Up until now, he added, Tbilisi did not have an office building culture, and many offices are located in residential buildings. But with all the rapid changes that are taking place, there is a big demand for office and retail buildings and a great potential in these categories in the future. The city has already issued permits for six large-scale office and retail projects, he said.
In this context, Cohen noted that western style shopping malls were virtually unknown in Tbilisi and most people shopped at run-down stores in the area of the railway station "where today you can buy second-hand underwear."
His company is building a two-floor shopping mall within the railway station that will not only transform the facility, which he said was improperly built and not completed in 1980, but will also turn the railway station into a passageway that will enable pedestrians on either side to pass through with ease. The two-way access was previously impossible, and pedestrians crossed from one side to the other side of the station with great difficulty.
Residential real estate also is booming in Tbilisi, Ugulava said, noting that whereas the average price for residential property today is $650 per sq.m., there are indications that in the near future the price will rise to $750 or $800 per sq.m.
Ugulava was proud of the fact that most of the leading international hotel chains are represented in Tbilisi with existing hotels or hotels under construction. Though pleased to have these five-star facilities, he said there was still a lot of room for the construction of three-star hotels, which he suggested would be a good area for investment because of the demand for such accommodation.
The tourism and hospitality sector is Georgia's number one priority said Otar Bubashvili, head of Georgia's Department of Tourism and Resorts.
It's the fastest-growing and largest industry, both in the sense of preserving tourist traditions and in the potential for expansion.
Unlike Israel, which for years has been predicting incoming tourism figures in the range of three million but has attracted less than two million tourists per annum, Georgia, even in Soviet times, enjoyed high tourism statistics because of the diversity of its landscape. Organized tourism today, said Bubashivili, accounts for five million tourists. which is in excess of the 4.5 million resident population. Georgia expects to double its incoming tourists within the next year or two. International air carriers flying directly to Georgia include Lufthansa, Austrian Airlines, British Airways, Turkish Airlines and Arkia.
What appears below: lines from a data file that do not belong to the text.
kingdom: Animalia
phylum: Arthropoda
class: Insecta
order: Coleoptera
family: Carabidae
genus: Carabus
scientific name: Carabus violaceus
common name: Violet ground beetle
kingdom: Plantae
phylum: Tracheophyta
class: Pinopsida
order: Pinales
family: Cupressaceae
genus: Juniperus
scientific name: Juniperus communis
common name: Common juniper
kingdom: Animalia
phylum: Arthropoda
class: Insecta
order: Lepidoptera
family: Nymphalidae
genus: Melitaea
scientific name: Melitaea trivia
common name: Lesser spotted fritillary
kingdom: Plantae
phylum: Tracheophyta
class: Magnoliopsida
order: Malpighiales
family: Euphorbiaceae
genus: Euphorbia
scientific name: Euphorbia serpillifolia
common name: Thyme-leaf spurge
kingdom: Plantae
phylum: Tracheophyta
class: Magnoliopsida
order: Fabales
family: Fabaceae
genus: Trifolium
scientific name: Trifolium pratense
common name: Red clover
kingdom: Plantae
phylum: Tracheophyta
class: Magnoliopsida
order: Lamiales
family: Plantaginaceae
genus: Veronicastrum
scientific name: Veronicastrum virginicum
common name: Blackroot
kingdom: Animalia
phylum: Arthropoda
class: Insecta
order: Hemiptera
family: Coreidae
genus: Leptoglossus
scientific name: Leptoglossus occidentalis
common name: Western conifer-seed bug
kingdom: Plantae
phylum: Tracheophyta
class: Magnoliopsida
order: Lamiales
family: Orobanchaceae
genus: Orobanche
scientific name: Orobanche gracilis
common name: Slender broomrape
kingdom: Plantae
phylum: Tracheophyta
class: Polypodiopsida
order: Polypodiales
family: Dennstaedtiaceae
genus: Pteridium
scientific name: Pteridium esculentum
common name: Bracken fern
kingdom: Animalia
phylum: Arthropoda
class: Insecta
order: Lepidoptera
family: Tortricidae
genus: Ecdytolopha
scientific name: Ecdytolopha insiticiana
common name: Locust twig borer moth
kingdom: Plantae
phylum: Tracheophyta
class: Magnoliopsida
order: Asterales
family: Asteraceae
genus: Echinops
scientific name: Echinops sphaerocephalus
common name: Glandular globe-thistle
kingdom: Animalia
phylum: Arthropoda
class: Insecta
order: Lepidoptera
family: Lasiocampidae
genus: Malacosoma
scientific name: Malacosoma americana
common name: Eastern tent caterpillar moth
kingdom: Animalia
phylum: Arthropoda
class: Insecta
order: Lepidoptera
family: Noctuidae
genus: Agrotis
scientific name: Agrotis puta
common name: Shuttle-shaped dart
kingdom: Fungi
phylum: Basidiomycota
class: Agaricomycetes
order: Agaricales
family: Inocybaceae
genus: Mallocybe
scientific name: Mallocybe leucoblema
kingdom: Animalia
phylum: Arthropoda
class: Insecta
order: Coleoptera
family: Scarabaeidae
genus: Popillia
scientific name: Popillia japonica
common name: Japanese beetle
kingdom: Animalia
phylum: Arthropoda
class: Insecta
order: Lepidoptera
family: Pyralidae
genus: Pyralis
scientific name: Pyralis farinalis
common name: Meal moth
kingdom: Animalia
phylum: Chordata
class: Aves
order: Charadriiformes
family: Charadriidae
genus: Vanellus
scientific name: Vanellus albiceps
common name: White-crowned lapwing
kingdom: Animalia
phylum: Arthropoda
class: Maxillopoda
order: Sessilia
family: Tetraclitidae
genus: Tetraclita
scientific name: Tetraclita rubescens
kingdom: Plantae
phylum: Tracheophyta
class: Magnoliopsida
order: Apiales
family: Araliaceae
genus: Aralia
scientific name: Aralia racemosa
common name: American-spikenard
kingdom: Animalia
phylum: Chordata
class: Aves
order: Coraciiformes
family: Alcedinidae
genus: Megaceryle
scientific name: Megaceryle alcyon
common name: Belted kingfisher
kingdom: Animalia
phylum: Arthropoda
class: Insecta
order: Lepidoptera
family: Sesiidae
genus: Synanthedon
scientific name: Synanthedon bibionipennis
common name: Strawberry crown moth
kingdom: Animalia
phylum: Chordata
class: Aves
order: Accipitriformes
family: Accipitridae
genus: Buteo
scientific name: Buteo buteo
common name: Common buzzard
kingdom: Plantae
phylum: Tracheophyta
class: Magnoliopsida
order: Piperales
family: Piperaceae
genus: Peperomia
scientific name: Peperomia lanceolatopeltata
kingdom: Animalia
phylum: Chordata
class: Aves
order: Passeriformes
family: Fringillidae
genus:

Israelis do not require visas for Georgia , and those with gambling instincts travel there on weekends to play at the casino in Tbilisi.
According to Itsik Moshe, the Tbilisi-based president of the Israel-Georgia Chamber of Commerce, on weekends the five-star hotels are chock-a-block with Israelis "and the language you hear most in the public areas is Hebrew. All that's missing is a mezuza."
Moshe who originally came to Georgia as a Jewish Agency emissary in 1989, some years later became president of the IGCC, through which he has been instrumental in introducing Georgia to Israelis and Israel to Georgians. More than one 100 Israeli companies, with business interests in Georgia are IGCC members, he said, but warned upcoming investors that if they wanted to succeed it was important for them to become familiar with the way things are done in Georgia, and to follow the rules.
Other than real estate and tourism, another area in which there is great potential for Israeli investment and joint projects in Georgia is in transit and transport.
Arveladze and other speakers made numerous references to the fact that Georgia, because of its unique geographic position is the gateway between Europe and Asia and through its international railway and Poti Sea Port projects, would be the pipeline for millions of tons of finished goods transported from Asia to Europe.